Five ways of reducing clothing’s impact on the environment

The impact of the clothing industry on the environment is massive and not in a good way. In fact, it’s one of the most polluting industries. Sustaining the creativity, beauty, and glamour typically associated with the industry are huge amounts of water, pesticides, chemicals, and fossil fuels. Globalisation and consumerism have further exacerbated the ecological impact resulting from the production process and transport of clothing. 

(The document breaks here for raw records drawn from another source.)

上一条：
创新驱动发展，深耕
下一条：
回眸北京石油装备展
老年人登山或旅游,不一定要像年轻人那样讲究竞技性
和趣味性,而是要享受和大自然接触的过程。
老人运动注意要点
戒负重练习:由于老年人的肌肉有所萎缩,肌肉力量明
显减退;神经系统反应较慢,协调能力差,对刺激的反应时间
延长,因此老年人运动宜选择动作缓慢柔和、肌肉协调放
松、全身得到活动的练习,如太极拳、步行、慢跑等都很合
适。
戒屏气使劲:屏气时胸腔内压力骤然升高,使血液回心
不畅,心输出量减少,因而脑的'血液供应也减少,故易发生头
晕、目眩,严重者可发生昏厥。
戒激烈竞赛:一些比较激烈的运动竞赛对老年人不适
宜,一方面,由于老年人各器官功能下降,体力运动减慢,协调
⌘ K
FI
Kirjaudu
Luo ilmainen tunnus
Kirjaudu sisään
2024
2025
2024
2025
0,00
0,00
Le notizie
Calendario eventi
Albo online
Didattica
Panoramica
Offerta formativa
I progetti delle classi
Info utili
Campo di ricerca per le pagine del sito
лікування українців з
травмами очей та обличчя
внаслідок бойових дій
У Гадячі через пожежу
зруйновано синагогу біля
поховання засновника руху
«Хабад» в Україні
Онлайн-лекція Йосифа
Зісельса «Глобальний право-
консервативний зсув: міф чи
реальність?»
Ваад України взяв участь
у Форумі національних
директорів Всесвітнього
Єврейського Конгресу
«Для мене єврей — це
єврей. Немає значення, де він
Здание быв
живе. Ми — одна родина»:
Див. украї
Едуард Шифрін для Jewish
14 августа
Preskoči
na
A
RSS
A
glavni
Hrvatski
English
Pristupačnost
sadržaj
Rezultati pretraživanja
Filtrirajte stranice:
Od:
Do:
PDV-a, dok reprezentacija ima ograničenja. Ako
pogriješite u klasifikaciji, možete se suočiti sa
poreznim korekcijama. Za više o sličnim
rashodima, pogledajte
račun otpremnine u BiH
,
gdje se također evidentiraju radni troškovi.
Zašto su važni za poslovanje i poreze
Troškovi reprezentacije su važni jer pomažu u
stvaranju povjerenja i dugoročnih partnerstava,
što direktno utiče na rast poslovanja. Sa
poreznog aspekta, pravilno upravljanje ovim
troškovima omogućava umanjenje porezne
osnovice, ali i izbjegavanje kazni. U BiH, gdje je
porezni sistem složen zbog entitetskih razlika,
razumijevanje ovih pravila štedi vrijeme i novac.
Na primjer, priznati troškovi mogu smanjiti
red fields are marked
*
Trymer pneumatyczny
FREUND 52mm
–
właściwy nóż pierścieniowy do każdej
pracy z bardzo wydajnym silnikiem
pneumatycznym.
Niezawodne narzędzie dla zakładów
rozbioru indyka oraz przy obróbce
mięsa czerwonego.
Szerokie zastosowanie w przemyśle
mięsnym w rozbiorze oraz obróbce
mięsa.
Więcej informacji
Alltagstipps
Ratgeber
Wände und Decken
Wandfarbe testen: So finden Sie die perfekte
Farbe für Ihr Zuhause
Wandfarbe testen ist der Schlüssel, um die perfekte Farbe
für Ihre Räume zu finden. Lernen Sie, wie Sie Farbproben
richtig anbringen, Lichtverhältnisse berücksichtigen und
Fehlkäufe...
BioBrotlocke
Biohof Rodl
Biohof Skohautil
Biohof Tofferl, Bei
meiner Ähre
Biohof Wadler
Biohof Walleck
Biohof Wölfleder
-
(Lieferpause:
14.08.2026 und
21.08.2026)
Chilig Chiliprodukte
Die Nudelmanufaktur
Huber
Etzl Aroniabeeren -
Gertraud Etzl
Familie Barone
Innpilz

To give an example, a simple cotton T-shirt requires some 2000 litres of water and a huge amount of pesticides just for the cotton it is made from to be produced. Add to that the hazardous chemicals required to dye the fabric, that can end up (untreated) in rivers and/or the sea, as well as the amount of fossil fuels needed to transport fabrics and clothing from different points around the globe – and that’s not all. Washing and disposal of clothing further contributes, in no minor way, to the degradation of the environment.

What can we do about it? Like all other industries, the clothing industry is driven by demand, at times a demand it creates itself but nonetheless, consumers, together, have the power to turn the industry into a more environmentally sustainable one. Here are a few ways how we can contribute.

Quality over quantity

Fast fashion is all about disposable clothing. Poor quality and mass-production make it possible to sell clothes very cheaply promoting a culture whereby clothes, being easily replaceable, are worn once or twice and then thrown away. As more clothes need to be produced and disposed of, more resources are required causing ever more pollution. Although not buying any clothes is as unrealistic an option as not using your car, buying less pieces but which are more durable (and inevitably costlier) will help reduce the pressure on the environment both as a result of a lower production and less clothes to be disposed of.

Natural rather than synthetic fabrics

All fabrics pose environmental challenges in their production. The most widely available fabric, cotton, even if organic, uses a disproportionately huge amount of water for its yield – the second after corn. However, despite the pressure on water resources and the pesticides used to increase production, unlike synthetic fabrics, such as polyester and nylon which are made from plastics, natural fabrics are biodegradable causing less damage when disposed of. Opting for organic fabrics will also help in reducing the amount of pesticides used.

Clothes that are made closer to home

The ease with which fabric and clothing can be transported from one part of the world to the other for the next process to take place is one of the major contributors to pollution. Cotton from Mali can be transported to Indonesia, where it is dyed, then onto the Philippines where the actual garment is sewn together, then to a location in Europe for distribution to the actual retail location. By opting for clothes that are actually produced closer to home, we can help in cutting on the distances that the clothing travels, at least from the point of production to distribution.

Wash clothes less frequently

That’s a tough one, especially with summer approaching. However, considering the toxic chemicals found in the detergents we use, the energy used in running the washing machine, ironing, and the amount of fine fabric threads that end up in the sea, every cycle is damaging on the environment. So is dry cleaning. Using lower temperatures and eco-friendly detergents will help reduce the environmental impact of your washing, as well as help preserve the clothes’ original quality. However, even more effective is not washing clothes if they can afford to be worn another time or just hanging them by the shower. Steam is a great cleaning agent.

 

Don’t just throw away clothes you no longer want to wear. Depending on their condition, they could be donated to charity. The SPCA will also be happy to receive old towels and bed linen. Use old T-Shirts as pyjamas or dusters. The disposal of clothes has a huge impact on the environment and should therefore, be minimised as much as possible.